The frenetic race to build generative artificial intelligence has entered a new phase, one where the 'plumbing' of the industry is suddenly as valuable as the models themselves. Vast Data, a New York-based startup specializing in large-scale data infrastructure, has secured $1 billion in Series F funding, catapulting its valuation to $30 billion. This figure represents a staggering tripling of the $9.1 billion valuation the company held in late 2023, signaling a massive investor pivot toward the foundational systems that make massive GPU clusters viable.
At the heart of Vast Data’s appeal is its Disaggregated Shared-Everything (DASE) architecture, a technical framework designed to handle the petabytes of data required to train and run sophisticated AI models. As traditional storage systems struggle under the weight of concurrent processing by thousands of GPUs, Vast has positioned itself as the essential intermediary. Its software currently powers operations for major AI players like CoreWeave and Mistral, as well as institutional giants like the U.S. Air Force, effectively serving as the digital nervous system for modern computing.
NVIDIA’s participation in this round is particularly telling of the current market dynamics. Rather than remaining a mere supplier of silicon, the chip giant is aggressively expanding its footprint across the entire AI stack through strategic investments. By backing Vast Data, NVIDIA is ensuring that the infrastructure surrounding its H100 and Blackwell chips remains robust enough to keep those chips operating at peak efficiency, thereby protecting its dominance in the broader ecosystem.

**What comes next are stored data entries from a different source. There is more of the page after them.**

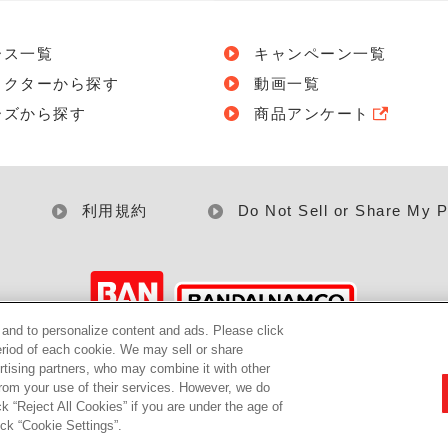
ース一覧
キャンペーン一覧
ラクターから探す
動画一覧
ーズから探す
商品アンケート
利用規約
Do Not Sell or Share My P
c and to personalize content and ads. Please click
riod of each cookie. We may sell or share
©BANDAI
rtising partners, who may combine it with other
from your use of their services. However, we do
k “Reject All Cookies” if you are under the age of
ick “Cookie Settings”.
▼コピーライト一覧を表示する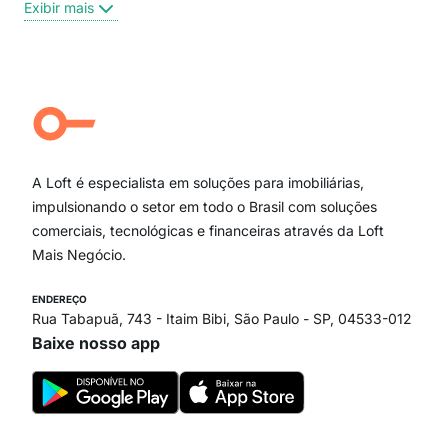
Exibir mais
Centro
Moema Pássaros
Jardim Paulista
Aclimação
Campo Belo
Ipiranga
Vila Andrade
Paraíso
A Loft é especialista em soluções para imobiliárias,
Itaim Bibi
impulsionando o setor em todo o Brasil com soluções
comerciais, tecnológicas e financeiras através da Loft
Mais Negócio.
ENDEREÇO
Rua Tabapuã, 743 - Itaim Bibi, São Paulo - SP, 04533-012
Baixe nosso app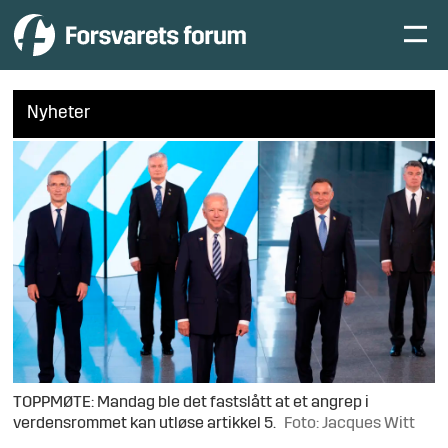
Nyheter
TOPPMØTE: Mandag ble det fastslått at et angrep i
verdensrommet kan utløse artikkel 5.
Foto: Jacques Witt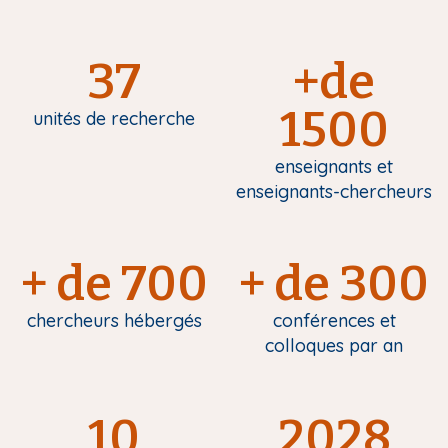
37
+de
1500
unités de recherche
enseignants et
enseignants-chercheurs
+ de 700
+ de 300
chercheurs hébergés
conférences et
colloques par an
10
2028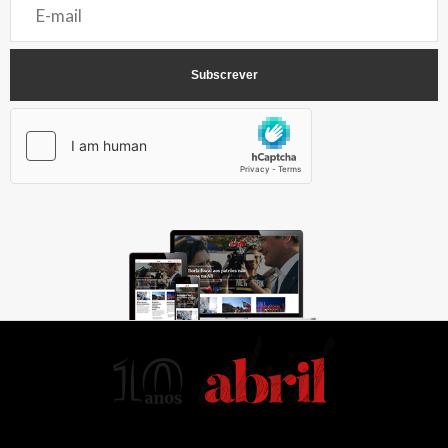
AbrilAbril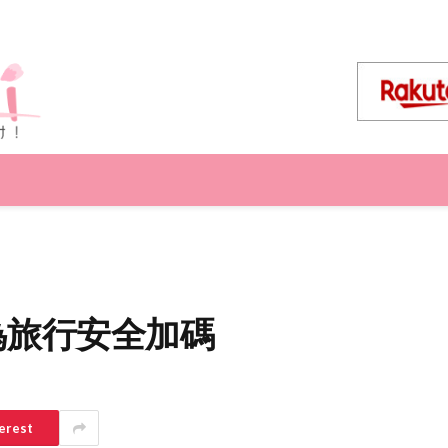
 為旅行安全加碼
erest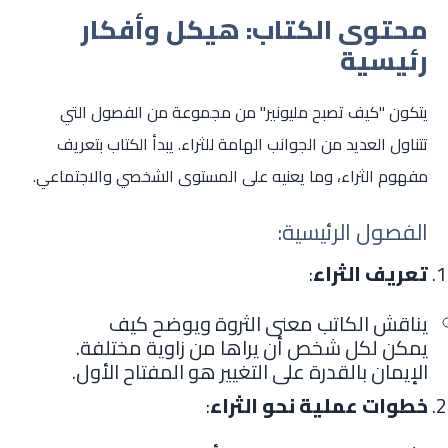
محتوى الكتاب: هيكل وأفكار
رئيسية
يتكون "كيف تصبح مليونير" من مجموعة من الفصول التي
تتناول العديد من الجوانب الهامة للثراء. يبدأ الكتاب بتعريف
مفهوم الثراء، وما يعنيه على المستوى الشخصي والاجتماعي.
الفصول الرئيسية:
تعريف الثراء
:
يناقش الكاتب معنى الثروة ويوضح كيف
يمكن لكل شخص أن يراها من زاوية مختلفة.
الإيمان بالقدرة على التغيير هو المفتاح الأول.
خطوات عملية نحو الثراء
: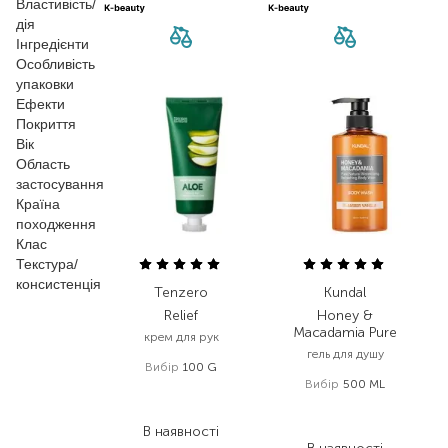
Властивість/
дія
Інгредієнти
Особливість
упаковки
Ефекти
Покриття
Вік
Область
застосування
Країна
походження
Клас
Текстура/
консистенція
Tenzero
Kundal
Relief
Honey &
Macadamia Pure
крем для рук
гель для душу
Вибір
100 G
Вибір
500 ML
130,00
₴
867,00
₴
78,00
₴
511,50
₴
В наявності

While the AI sector has seen astronomical capital inflows this year—totaling over $280 billion according to Dealroom—the Vast Data deal stands out for its underlying financials. With an annual recurring revenue (ARR) exceeding $500 million and total contract values surpassing $4 billion, the startup is demonstrating that there is a sustainable, high-margin business model in AI infrastructure. This maturity was reflected in the deal’s structure, which included a mix of new capital and secondary share sales, allowing early stakeholders to realize gains while drawing in institutional heavyweights like Fidelity and NEA.